We can estimate the quantified scores of the j-th variable with the following model:

Xj = aj1 F1 + aj2 F2 + ... + ajk Fk + Uj (2)

where F’s are the factors, Uj is the error of the model for the j-th variable and a’s are the coefficients called factor loadings . To be noted that the F’s and U are uncorrelated with each other.

After applying the NLPCA each household has its profile,([4]) which is transformed into factorial scores, and the categories of the variables (e.g. protected, unprotected water supply) are optimally quantified into scores.

2.2. Cluster Analysis

The Cluster Analysis (CA) was used to partition the total sample of the 1993 LSDS into socioeconomic groups. In the present analysis, five clusters were used and the initial center of each cluster was the household with the average profile of the households belonging to the first, second, third, fourth and fifth quintile of the per capita total monthly expenditure.

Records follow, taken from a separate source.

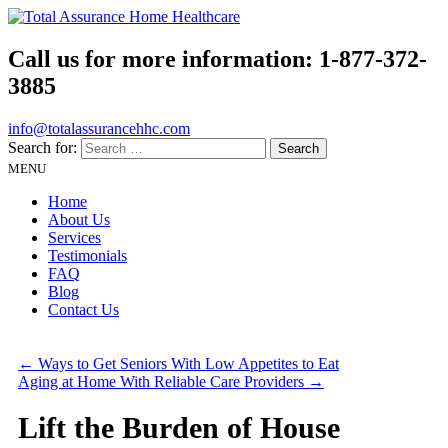
Call us for more information:
1-877-372-
3885
info@totalassurancehhc.com
Search for:
MENU
Home
About Us
Services
Testimonials
FAQ
Blog
Contact Us
←
Ways to Get Seniors With Low Appetites to Eat
Aging at Home With Reliable Care Providers
→
Lift the Burden of House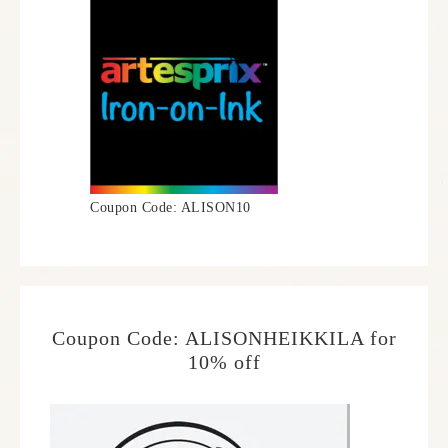
Coupon Code: ALISON10
Coupon Code: ALISONHEIKKILA for
10% off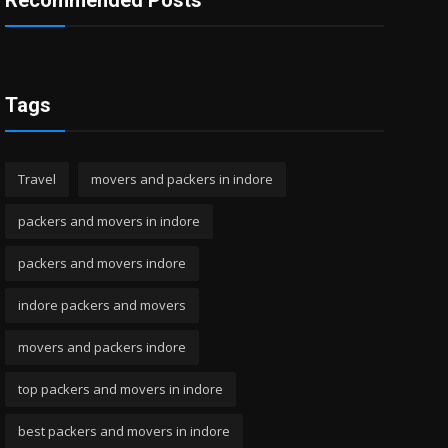
Recommended Posts
Tags
Travel
movers and packers in indore
packers and movers in indore
packers and movers indore
indore packers and movers
movers and packers indore
top packers and movers in indore
best packers and movers in indore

The CA partitions (hierarchically or not-hierarchically) a set of objects (households) into relatively homogeneous clusters based on the similarity of their observed characteristics. The first step of a cluster analysis algorithm is the selection of a measure to evaluate the degree of dissimilarity between objects (e.g. households). The measure used is the squared Euclidean distance between objects described by the standardized variables ([5]). Figure 2 gives an example of how the squared Euclidean distance is used to measure the distance between two households (A and B) characterized by two variables (X and Y) whose different units of measures have been standardized through the NLPCA. According to the Pythagorean theorem, the squared Euclidean distance d(A,B) between households A and B is the squared length of the hypotenuse of a right triangle as reported on figure 2. The concept is easily generalized for more than two variables.

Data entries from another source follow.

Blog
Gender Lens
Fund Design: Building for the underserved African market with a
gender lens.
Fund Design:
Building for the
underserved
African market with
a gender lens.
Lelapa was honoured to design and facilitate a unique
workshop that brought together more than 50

Figure 2: The squared Euclidean distance between two points A and B in a two-dimensional space.

d(A,B) = = 40

The second step of the CA is the partition of the households into clusters. The households’ profiles, defined by the variables, are transformed by the NLPCA into households’ quantified categories ([6]) which are used to compute the squared Euclidean distance between households. The algorithm k-means (MacQueen 1967, Andemberg, 1973) is employed to partition the households into clusters based on the squared Euclidean distance between households. The algorithm begins to define the center of each cluster which in this analysis was the average socioeconomic profile of the households belonging to each quintile of expenditure. Each household is assigned to the cluster with the smallest distance between the household and the center of the cluster (also called centroid, i.e. a household having the average characteristics of households belonging to that cluster). The analysis iteratively estimates cluster centers and then assigns each household to the closest cluster center. The iteration process terminates when the largest change in any cluster center is less then 1% of the minimum distance between initial centers.

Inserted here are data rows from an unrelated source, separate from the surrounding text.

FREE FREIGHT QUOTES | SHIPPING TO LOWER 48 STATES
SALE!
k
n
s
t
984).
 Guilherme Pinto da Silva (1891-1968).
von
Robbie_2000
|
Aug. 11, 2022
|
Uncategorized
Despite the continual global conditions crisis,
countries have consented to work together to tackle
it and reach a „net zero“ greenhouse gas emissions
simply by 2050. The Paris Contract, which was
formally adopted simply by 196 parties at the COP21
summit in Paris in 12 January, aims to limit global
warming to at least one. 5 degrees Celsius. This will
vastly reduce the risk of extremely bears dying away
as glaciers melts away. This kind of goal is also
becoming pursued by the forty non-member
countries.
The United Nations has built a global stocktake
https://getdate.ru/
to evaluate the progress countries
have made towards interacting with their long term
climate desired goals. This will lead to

Finally, the average score of the first factor (main socioeconomic composite index) was used to rank the clusters from the most deprived to the least deprived.

2.3 Depth of poverty

For this analysis, the depth of poverty (DPH) of a household is a measure of dissimilarity among households, with higher values defining better socioeconomic standards of living. In this analysis, each household was assigned a DPH according to the squared Euclidean distance between the household and the most deprived household. If the profile of a household was close (i.e. similar) to the profile of the most deprived household its squared Euclidean distance was small and its DPH was low. Vice-versa, if a household had a profile that was very distant (different) from that of the most deprived household its DPH was high. Since the squared Euclidean distance was an additive function, the contribution of the categories (e.g. protected, unprotected) of each variable (e.g. water supply) in determining the depth of poverty of the household could be evaluated. This allowed to assign to the original variables a score to determine the depth of poverty of each household ([7]). The score was used to operationalize the results of the CA through a questionnaire (see 4.6).